:: Tâches à réaliser ::
1. Traduisez en anglais cette phrase de l'extrait de la page : « Deux adultes, Suzanne et Joseph, y racontent la vie de leur mère depuis son arrivée en Indochine en 1912. »
2. Réécrivez le passage de l'extrait de la page compris entre « Elle retrouve ici » et « Brecht en 2017. », bornes incluses, en y remplaçant « spectateurs » par « habitués ».
3. Répondez brièvement à ces questions sur l'extrait de la page :
(a) En quelle année Christine Letailleur avait-elle créé Hiroshima mon amour ?
(b) De quelle œuvre L'Éden Cinéma est-il une réécriture pour le théâtre ?
(c) Qu'est-ce qui ruine tous les efforts de la mère ?

:: Extrait de la page ::
——

Christine Letailleur a adapté et mis en scène des textes de Sade,
Wedekind, Houellebecq, Platon et a participé à faire redécouvrir Hans
Henny Jahnn, Léopold von Sacher-Masoch, Yánnis Rítsos, Ernst Toller.
Elle retrouve ici l’écriture de Marguerite Duras − elle avait
créé Hiroshima mon amour en 2009. Les spectateurs du TNS ont pu voir Les
Liaisons dangereuses de Laclos en 2016 et Baal de Brecht en 2017.
L’Éden Cinéma de Marguerite Duras est une réécriture pour le théâtre d’Un barrage contre le Pacifique. Deux adultes, Suzanne et Joseph, y racontent la vie de leur mère depuis son arrivée en Indochine en 1912. À travers l’histoire du combat de cette femme, qui voit tous ses efforts ruinés par la corruption de l’administration coloniale, c’est aussi leur enfance qu’ils revivent. Pour la metteure en scène Christine Letailleur, cette oeuvre autobiographique est un voyage dans la mémoire revisitée, un retour aux prémices des désirs charnels, ainsi qu’un puissant réquisitoire contre le colonialisme.

——

:: Items fournis ::
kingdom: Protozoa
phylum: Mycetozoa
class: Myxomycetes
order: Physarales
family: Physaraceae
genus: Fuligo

——

:: Réponses ::
1. In it, two adults, Suzanne and Joseph, recount their mother's life from her arrival in Indochina in 1912.

2.
Elle retrouve ici l’écriture de Marguerite Duras − elle avait
créé Hiroshima mon amour en 2009. Les habitués du TNS ont pu voir Les
Liaisons dangereuses de Laclos en 2016 et Baal de Brecht en 2017.

3.
(a) En 2009.
(b) D'Un barrage contre le Pacifique.
(c) La corruption de l'administration coloniale.